With that said, it is possible that your application may not need to worry about such heavy scalability issues. If you are certain that database server load will not be a problem for the foreseeable future, then go ahead and put the constraints on the database. You are quite correct that this improves the organization and simplicity of your system as a whole by keeping validation logic in a central location.
There are other concerns than just SQL injection with input. You should take the most defensive stance possible whenever accepting user input. For example, a user might be able to enter a link to an image into a textbox, which is actually a PHP script that runs something nasty.
If you design your application well, you should not have to laboriously check all input. For example, you could use a Forms API which takes care of most of the work for you, and a database layer which does much the same.
This is a good resource for basic checking of vulnerabilities:
http://ha.ckers.org/xss.html
It's far too late by the time the data gets to your database to provide meaningful validation for your users and applications. You don't want your database doing all the validation since that'll slow things down pretty good, and the database doesn't express the logic as clearly.
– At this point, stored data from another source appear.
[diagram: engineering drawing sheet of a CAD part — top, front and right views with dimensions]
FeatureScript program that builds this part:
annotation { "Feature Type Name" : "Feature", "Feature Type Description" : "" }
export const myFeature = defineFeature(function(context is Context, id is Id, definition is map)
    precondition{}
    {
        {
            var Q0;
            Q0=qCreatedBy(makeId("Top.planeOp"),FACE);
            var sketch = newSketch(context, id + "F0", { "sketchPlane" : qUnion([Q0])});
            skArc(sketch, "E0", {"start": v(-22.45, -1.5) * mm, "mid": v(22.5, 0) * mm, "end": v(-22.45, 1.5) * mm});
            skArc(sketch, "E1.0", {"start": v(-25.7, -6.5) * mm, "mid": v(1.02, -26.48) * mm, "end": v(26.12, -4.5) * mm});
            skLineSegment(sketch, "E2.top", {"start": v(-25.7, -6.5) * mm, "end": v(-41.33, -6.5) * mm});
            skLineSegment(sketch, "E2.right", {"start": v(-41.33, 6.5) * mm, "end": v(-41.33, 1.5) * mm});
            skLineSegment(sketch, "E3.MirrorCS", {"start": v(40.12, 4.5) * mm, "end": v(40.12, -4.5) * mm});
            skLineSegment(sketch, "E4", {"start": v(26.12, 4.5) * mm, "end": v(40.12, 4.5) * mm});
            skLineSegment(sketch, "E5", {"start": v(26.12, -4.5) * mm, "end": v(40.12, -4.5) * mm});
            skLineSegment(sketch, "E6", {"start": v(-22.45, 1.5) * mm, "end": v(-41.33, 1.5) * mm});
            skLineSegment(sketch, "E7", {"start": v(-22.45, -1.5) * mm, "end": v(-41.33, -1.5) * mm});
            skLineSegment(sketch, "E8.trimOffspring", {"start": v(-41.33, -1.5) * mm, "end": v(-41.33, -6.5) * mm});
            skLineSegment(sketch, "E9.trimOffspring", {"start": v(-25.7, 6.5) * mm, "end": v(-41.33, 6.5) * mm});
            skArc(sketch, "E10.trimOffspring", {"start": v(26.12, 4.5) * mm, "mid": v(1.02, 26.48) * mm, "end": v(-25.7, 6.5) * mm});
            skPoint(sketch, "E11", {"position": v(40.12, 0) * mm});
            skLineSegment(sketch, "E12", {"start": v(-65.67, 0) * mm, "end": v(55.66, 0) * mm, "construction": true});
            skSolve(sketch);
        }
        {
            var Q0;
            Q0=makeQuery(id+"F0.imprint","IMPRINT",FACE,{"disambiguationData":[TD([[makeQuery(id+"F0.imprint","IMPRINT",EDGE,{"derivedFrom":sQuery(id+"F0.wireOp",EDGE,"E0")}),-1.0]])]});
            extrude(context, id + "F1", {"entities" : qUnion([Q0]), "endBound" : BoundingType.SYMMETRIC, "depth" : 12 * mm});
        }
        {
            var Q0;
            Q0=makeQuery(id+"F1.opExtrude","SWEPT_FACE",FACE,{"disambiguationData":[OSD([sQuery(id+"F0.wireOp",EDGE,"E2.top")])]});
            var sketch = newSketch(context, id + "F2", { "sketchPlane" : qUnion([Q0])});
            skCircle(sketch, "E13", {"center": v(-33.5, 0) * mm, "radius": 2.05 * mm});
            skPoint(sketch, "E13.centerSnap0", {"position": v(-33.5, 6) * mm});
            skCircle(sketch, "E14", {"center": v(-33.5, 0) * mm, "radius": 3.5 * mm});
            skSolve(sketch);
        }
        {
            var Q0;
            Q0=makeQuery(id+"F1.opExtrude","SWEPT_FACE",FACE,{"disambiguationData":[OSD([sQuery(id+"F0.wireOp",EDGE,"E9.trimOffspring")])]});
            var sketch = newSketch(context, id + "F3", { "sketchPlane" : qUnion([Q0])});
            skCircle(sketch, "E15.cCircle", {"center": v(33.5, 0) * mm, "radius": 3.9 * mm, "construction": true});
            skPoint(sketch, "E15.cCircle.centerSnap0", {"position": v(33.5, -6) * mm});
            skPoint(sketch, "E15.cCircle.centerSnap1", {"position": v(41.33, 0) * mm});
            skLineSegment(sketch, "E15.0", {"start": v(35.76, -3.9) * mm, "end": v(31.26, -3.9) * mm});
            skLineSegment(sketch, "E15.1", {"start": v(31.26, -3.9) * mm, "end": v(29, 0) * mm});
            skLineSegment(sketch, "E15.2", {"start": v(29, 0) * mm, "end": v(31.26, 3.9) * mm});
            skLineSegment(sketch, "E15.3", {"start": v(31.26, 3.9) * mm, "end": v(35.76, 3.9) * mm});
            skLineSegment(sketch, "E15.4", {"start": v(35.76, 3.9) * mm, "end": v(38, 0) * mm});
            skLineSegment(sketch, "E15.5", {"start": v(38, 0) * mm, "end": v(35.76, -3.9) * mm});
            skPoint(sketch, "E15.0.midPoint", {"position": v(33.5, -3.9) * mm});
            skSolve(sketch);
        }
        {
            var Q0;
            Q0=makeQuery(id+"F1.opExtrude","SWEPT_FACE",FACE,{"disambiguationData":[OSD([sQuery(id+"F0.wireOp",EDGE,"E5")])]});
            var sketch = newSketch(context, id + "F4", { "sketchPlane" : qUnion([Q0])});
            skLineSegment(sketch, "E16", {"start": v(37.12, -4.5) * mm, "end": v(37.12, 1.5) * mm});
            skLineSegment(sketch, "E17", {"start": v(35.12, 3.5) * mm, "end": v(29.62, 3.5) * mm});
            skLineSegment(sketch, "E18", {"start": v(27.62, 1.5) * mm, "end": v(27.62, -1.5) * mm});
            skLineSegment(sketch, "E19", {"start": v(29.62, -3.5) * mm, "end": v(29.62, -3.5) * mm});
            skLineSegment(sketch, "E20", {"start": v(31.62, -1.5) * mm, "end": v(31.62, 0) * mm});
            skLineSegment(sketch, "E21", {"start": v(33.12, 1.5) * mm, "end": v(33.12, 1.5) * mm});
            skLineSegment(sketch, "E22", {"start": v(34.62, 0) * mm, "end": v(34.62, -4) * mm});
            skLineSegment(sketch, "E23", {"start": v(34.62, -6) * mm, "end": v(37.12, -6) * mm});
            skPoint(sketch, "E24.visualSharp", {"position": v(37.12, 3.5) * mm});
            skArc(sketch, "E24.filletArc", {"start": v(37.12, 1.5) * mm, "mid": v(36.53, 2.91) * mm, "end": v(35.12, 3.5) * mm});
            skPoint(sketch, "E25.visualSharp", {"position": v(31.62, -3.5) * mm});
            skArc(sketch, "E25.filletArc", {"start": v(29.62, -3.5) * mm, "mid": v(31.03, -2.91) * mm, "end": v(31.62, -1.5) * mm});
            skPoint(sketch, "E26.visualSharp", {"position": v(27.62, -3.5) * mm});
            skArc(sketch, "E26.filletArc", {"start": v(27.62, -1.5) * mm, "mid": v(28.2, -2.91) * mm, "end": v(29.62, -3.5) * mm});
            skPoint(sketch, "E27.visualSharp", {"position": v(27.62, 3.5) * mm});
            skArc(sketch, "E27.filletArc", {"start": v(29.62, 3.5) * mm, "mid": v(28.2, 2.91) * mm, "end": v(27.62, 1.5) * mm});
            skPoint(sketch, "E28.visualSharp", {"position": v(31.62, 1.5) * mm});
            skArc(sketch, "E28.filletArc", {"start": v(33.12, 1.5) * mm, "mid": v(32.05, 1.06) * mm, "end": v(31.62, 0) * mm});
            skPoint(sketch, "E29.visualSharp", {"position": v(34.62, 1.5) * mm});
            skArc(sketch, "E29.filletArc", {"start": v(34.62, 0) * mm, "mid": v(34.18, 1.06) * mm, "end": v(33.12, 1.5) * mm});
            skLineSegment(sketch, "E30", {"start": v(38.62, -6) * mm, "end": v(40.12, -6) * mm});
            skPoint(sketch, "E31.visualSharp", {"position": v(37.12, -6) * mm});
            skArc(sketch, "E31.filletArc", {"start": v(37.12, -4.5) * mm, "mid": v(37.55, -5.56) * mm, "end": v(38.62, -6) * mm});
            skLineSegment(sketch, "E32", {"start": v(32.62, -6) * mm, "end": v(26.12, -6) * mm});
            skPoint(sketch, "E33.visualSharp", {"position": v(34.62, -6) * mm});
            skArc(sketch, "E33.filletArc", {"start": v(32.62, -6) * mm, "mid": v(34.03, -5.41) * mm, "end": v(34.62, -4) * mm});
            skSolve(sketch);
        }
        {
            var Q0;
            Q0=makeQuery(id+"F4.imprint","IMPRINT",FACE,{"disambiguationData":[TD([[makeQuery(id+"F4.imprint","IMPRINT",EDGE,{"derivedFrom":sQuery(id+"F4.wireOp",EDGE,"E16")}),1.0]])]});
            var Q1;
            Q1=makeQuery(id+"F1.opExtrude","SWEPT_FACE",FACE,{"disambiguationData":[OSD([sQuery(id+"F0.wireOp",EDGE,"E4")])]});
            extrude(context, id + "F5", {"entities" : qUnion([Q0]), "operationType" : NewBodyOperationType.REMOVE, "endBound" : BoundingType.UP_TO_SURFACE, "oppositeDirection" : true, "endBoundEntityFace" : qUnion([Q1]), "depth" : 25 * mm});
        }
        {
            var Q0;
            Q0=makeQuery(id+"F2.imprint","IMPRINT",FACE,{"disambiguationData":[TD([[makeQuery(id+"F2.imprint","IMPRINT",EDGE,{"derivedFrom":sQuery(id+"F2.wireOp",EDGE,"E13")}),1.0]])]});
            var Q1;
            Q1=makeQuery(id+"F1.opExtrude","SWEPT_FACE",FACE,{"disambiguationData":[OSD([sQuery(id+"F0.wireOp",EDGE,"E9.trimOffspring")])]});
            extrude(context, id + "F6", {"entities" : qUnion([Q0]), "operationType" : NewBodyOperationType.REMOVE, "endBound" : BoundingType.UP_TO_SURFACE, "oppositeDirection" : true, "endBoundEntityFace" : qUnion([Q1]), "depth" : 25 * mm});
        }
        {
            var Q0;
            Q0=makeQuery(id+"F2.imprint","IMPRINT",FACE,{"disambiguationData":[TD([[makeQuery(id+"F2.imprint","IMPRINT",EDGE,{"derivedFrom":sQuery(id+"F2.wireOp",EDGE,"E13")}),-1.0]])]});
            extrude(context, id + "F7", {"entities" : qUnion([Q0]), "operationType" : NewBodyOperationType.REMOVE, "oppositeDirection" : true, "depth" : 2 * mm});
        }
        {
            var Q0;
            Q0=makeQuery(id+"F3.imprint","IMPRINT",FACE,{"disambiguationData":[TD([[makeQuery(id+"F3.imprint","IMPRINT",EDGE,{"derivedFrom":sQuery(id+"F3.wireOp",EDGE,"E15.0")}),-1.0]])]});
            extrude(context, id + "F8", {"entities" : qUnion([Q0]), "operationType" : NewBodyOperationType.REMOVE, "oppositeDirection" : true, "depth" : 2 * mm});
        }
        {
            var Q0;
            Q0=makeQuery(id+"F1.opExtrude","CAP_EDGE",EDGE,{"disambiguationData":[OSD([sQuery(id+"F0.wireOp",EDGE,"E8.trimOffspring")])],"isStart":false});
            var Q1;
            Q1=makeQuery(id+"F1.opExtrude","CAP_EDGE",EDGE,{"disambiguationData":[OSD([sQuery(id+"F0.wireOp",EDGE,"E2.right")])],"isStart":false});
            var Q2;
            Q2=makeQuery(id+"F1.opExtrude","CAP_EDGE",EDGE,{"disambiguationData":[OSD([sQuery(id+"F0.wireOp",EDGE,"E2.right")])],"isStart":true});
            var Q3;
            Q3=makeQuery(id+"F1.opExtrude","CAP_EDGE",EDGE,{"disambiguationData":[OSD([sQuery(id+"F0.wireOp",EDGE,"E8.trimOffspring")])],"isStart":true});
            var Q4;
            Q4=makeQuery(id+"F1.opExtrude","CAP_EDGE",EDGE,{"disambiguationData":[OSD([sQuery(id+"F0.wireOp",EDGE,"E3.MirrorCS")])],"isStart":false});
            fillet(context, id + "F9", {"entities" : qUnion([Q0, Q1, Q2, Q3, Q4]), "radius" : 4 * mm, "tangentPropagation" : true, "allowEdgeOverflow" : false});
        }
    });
Similarly, as you grow you'll be writing more application level transactions to complement your database transactions.
I would say it's potentially a bad practice, depending on what happens when the query fails. For example, if your database could throw an error that was intelligently handled by an application, then you might be ok.
On the other hand, if you don't put any validation in your app, you might not have any bad data, but you may have users thinking they entered stuff that doesn't get saved.
Implement as much data validation as you can at the database end without compromising other goals. For example, if speed is an issue, you may want to consider not using foreign keys, etc. Furthermore, some data validation can only be performed on the application side, e.g., ensuring that email addresses have valid domains.
Another disadvantage to doing data validation from the database is that often you dont validate the same way in every case. In fact, it often depends on application logic (user roles), and sometimes you might want to bypass validation altogether (cron jobs and maintenance scripts).
I've found that doing validation in the application, rather than in the database, works well. Of course then, all the interaction needs to go through your application. If you have other applications that work with your data, your application will need to support some sort of API (hopefully REST).
I don't think there is one right answer, it depends on your use.
If you are going to have a very heavily used system, with the potential that the database performance might become a bottleneck, then you might want to move the responsibility for validation to the front-end where it is easier to scale with multiple servers.
If you have multiple applications interacting with the database, then you might not want to replicate and maintain the validation rules across multiple applications, so then the database might be the better place.
You might want a slicker input screen that doesn't just hit the user with validation warnings when they try to save a record, maybe you want to validate a field after data has been entered and it losses focus; or even as the user types, changing the font colour as validation fails/passes.
Also related to constraints, is warnings of suspect data. In my application I have hard-constraints in the database (e.g. someone can't start a job before their date of birth), but then in the front-end have warnings for data that is possibly correct, but suspect (e.g. an eight year-old starting a job).